AN APPROVED application to convert a disused garage into a restaurant and holiday lets will return to planners after it transpired local people were not fully informed of the scheme.
A new restaurant on the site of a disused former garage site in Fishguard’s Lower Town was granted planning permission last month, and will avoid paying a £15,000 affordable housing contribution if its three associated apartments stay as holiday lets.
As previously reported by the Local Democracy Reporting Service, county planners thought all the neighbouring homes were holiday lets, a local resident has said.

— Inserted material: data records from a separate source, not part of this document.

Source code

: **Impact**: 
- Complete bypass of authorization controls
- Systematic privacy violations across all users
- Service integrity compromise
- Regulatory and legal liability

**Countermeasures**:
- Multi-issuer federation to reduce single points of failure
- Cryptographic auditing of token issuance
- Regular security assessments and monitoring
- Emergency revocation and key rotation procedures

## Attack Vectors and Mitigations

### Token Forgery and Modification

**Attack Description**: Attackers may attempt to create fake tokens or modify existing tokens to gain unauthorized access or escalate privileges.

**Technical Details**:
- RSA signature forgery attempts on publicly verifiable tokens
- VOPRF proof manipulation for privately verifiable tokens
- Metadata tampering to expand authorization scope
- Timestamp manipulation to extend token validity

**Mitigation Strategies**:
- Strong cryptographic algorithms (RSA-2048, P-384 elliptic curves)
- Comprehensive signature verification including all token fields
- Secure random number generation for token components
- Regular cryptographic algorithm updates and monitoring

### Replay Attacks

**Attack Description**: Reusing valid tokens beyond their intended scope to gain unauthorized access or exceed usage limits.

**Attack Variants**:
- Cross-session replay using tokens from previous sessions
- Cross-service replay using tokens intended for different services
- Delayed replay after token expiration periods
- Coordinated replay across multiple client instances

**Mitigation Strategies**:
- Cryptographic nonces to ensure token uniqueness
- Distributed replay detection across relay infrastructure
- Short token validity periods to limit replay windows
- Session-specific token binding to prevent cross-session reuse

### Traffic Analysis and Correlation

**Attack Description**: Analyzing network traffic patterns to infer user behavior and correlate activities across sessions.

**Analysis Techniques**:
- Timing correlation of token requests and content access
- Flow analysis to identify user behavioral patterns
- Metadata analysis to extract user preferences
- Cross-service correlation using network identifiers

The application in the town’s conservation area, submitted by Orwell Pine Co Ltd, for the restaurant/café and three apartments was recommended for – and given – conditional approval, subject to the completion of a Section 106 legal agreement, and conditions including the implementation of flood mitigation measures.
Since then, some Lower Town residents have expressed their “utter frustration and anger” at what they see as “a recent act of incompetence” by Pembrokeshire County Council in not alerting neighbours of the application.
Claire Evans says she and her fellow residents were denied a chance to comment on the plans, as no planning notifications were available on-site, meaning they knew nothing of the plans until it was too late to comment.
“Very telling is the fact that as soon as I discovered that approval had been given, I telephoned the case officer to investigate how this could have happened without our knowledge.
“I was astonished to be told that: ‘The planning office did not send out letters advising of the application to the neighbouring houses because they thought the neighbouring houses were all holiday lets’.”
They asked for the approved development to be overturned, or at least revisited with due consideration to the views and reservations of local residents.
After the issue was raised, a Pembrokeshire County Council spokesperson said: “We are looking into the matter and have made contact with Claire Evans as part of this process.”
At the April 25 meeting of the council’s planning committee, Chairman Cllr Jacob Williams informed members the application would be revisited at a future meeting.
He expressed his concern at residents not being part of the consultation process, members hearing details of the application had been placed on an area not immediately visible to all.
Planning committee members were told the application details would be publicised, by post, to all local residents.
A report for members of Pembrokeshire County Council’s March 14 planning committee said: “The application submission proposes residential apartments for the open market.
“The applicant has advised that this is in order to obtain development funding on the wider lending market. However, the intention is for the three apartments to be used as holiday let accommodation.
“Accordingly, the applicant is of the view that a financial contribution towards affordable housing should not be required of the development and requests that it be recognised that the proposal, inclusive of the [business] use, represents a large investment to support local employment, bringing a continued inward investment to the visitor economy, whilst enhancing the conservation area.”
In the absence of an assessment providing evidence that it would be unviable for the development to proceed, policy normally requires a 10 per cent contribution to affordable housing.
This would amount to £15,262.50 for the three properties.
The report for planners at the March meeting stated: “Given the intention is for the units to be occupied as holiday lets it is considered reasonable that a recommendation of approval be subject to a Section 106 agreement, only triggering the required affordable housing contribution should the units be occupied as residential (Use Class C3), there being a permitted development right for properties to move between the C3, C5 and C6 use classes.”
Speaking after the March meeting, a spokesman for Pembrokeshire County Council said: “A contribution towards local needs affordable housing will only be required of the development if it is occupied as a sole or main residence.
“If once constructed the apartments are occupied as holiday lets then a contribution is not required.”
“It is permitted to change the use of a residential unit between a sole or main residence (Use Class C3) and a holiday let (Use Class C6) without the need to submit a planning application.
“Following construction of the development, should the apartments first be occupied as holiday lets and then later be used as a sole or main residence this change in use would trigger the requirement to contribute towards affordable housing.”